The lack of use of YouTube by the world’s largest mining companies is shocking. Out of a list of ten of the world’s largest mining companies only 3 have established a YouTube channel (Anglo American, Rio Tinto, Vale); 5 appear to have claimed their channel’s name (Teck, Vedanta, Alcoa, Newmont, Freeport McMoRan), but are not yet using it, potentially because he name has been ‘hijacked’ by a proactive YouTube user. This is clearly the case for the remaining 2 companies (BHP Billiton and Xstrata). Their channels are broadcasting video material totally unrelated to the mining industry. Almost all of these firms have video material available on their websites that could easily be used to communicate on YouTube. The companies certainly do have a presence on YouTube: many videos about the companies have been posted by journalists and activists.

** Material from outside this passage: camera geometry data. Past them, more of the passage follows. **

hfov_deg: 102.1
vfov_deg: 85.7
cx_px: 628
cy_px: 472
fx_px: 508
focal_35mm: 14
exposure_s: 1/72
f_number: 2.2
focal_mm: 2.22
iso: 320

The performance of the 3 companies active on YouTube diverges widely. Anglo American started the channel in November 2010 and has posted 1 video about HIV Aids. Rio Tinto made a promising start in the summer of 2009 by uploading 10 videos about various topics, but the last visit date of the account owner is 7 months ago. Still, the videos have been viewed almost 400 thousand times in the past year. Vale has opened a comprehensive YouTube channel. The page and most of the videos are in Portuguese, but this makes sense when considering the geographic location of most of Vale’s operations. A point for improvement is the use of the channel to interact. The company has disabled the option to comment on the videos, making the channel a pure broadcasting station.

The importance of interaction

Simply broadcasting videos on YouTube is not the optimal way of using the site. People will react, and the reactions shape the public opinion. Responding quickly to the reactions gives an opportunity to show empathy, present the facts and win critics over. Below an example of reactions on Rio Tinto’s YouTube channel:

What happens when polluting industries find themselves surrounded by housing development? People get sick, the companies won’t move. This is the situation in Kilburn, South Australia, right now.

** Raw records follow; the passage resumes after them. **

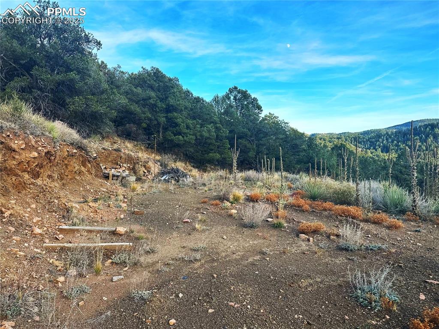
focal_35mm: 24
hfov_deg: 71.6
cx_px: 220
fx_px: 304
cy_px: 164
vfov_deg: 56.8
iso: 80
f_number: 1.78
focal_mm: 6.86
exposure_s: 1/850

Rio Tinto may be a ‘leading mining company’, but it is also one with one of the most appalling international reputations. Type ‘bougainville’ + ‘mercenary’ + ‘RTZ’  into google to find out about their connection to atrocities in Papua New Guinea after the natives refused them permission to mine.

The reaction of Rio Tinto to these comments? Complete silence.  Missed opportunities to explain the company’s position to important opinion makers.

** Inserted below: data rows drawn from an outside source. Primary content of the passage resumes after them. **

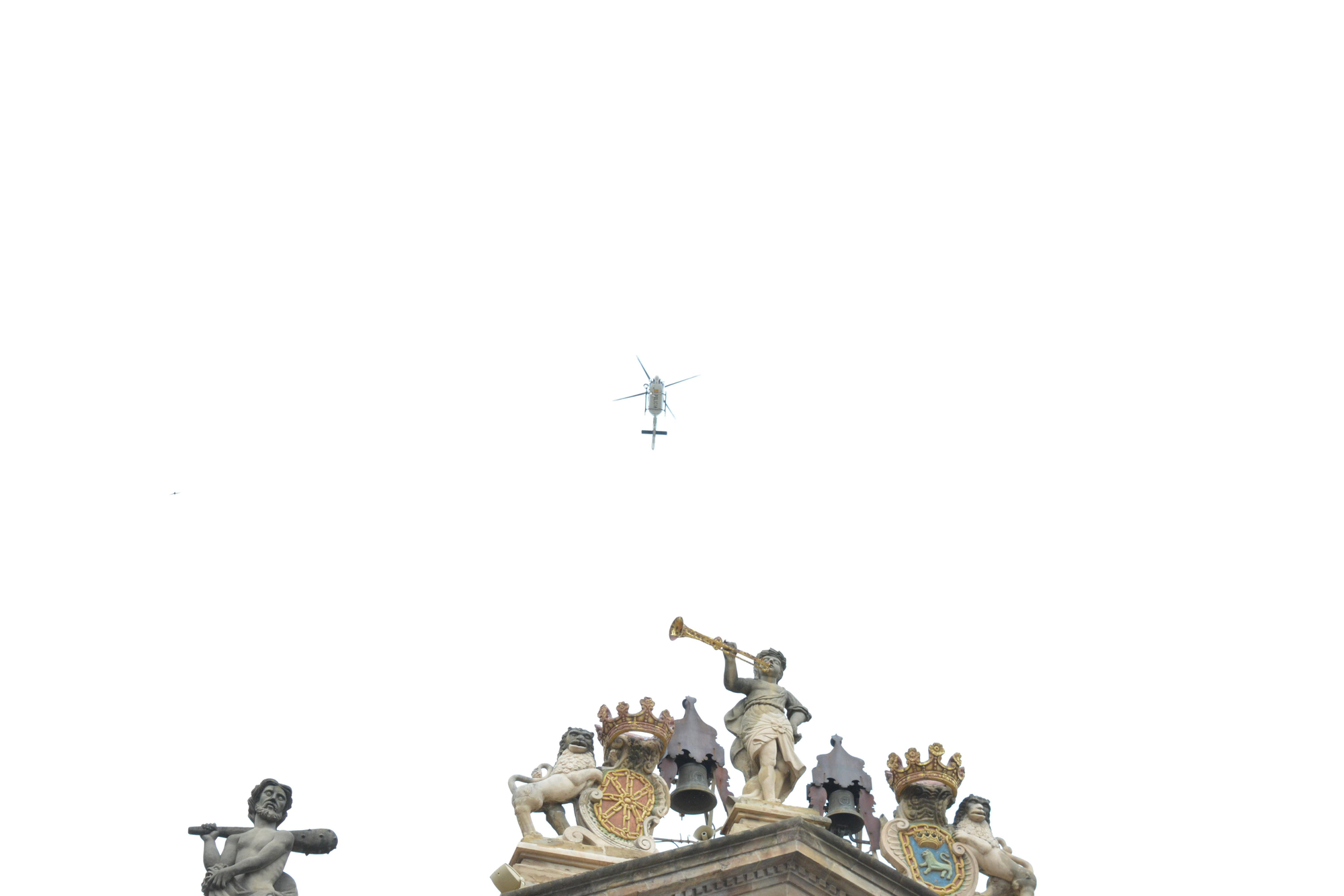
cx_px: 672
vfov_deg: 17.5
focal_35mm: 78
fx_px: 2912
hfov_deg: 26.0
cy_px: 448
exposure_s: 1/500
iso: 1000
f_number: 5.6
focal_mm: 52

A 5-step guide for Mining Companies to start using YouTube

What should mining companies do to use the potential of YouTube?

1. Appoint a Content Manager – Appoint the person that will be running the show. The Content Manager should not just be responsible for selecting and managing the broadcasted content, but should also be responsible for participating in online discussions and answering to comments.

2. Explore the environment – Don’t plunge into uploading videos without finding out what is going on on Youtube and defining the strategy of content type and structure. For example, most likely YouTube users are much more interested in the environmental performance of the company than in the latest profit figures.

3. Establish a presence – Upload videos, add tags, select favourite videos featuring the company from other sources.

4. Monitor environment and reactions – Don’t only read the comments on the uploaded video’s. Do the same the YouTube user will do: search for information about the company; click-through to related videos; gather all user-generated content about the company.

5. Interact – Respond to both positive and negative reactions. Invite critics to explain, explain the situation and the facts. Feed the most important topics found online to the executive and marketing team.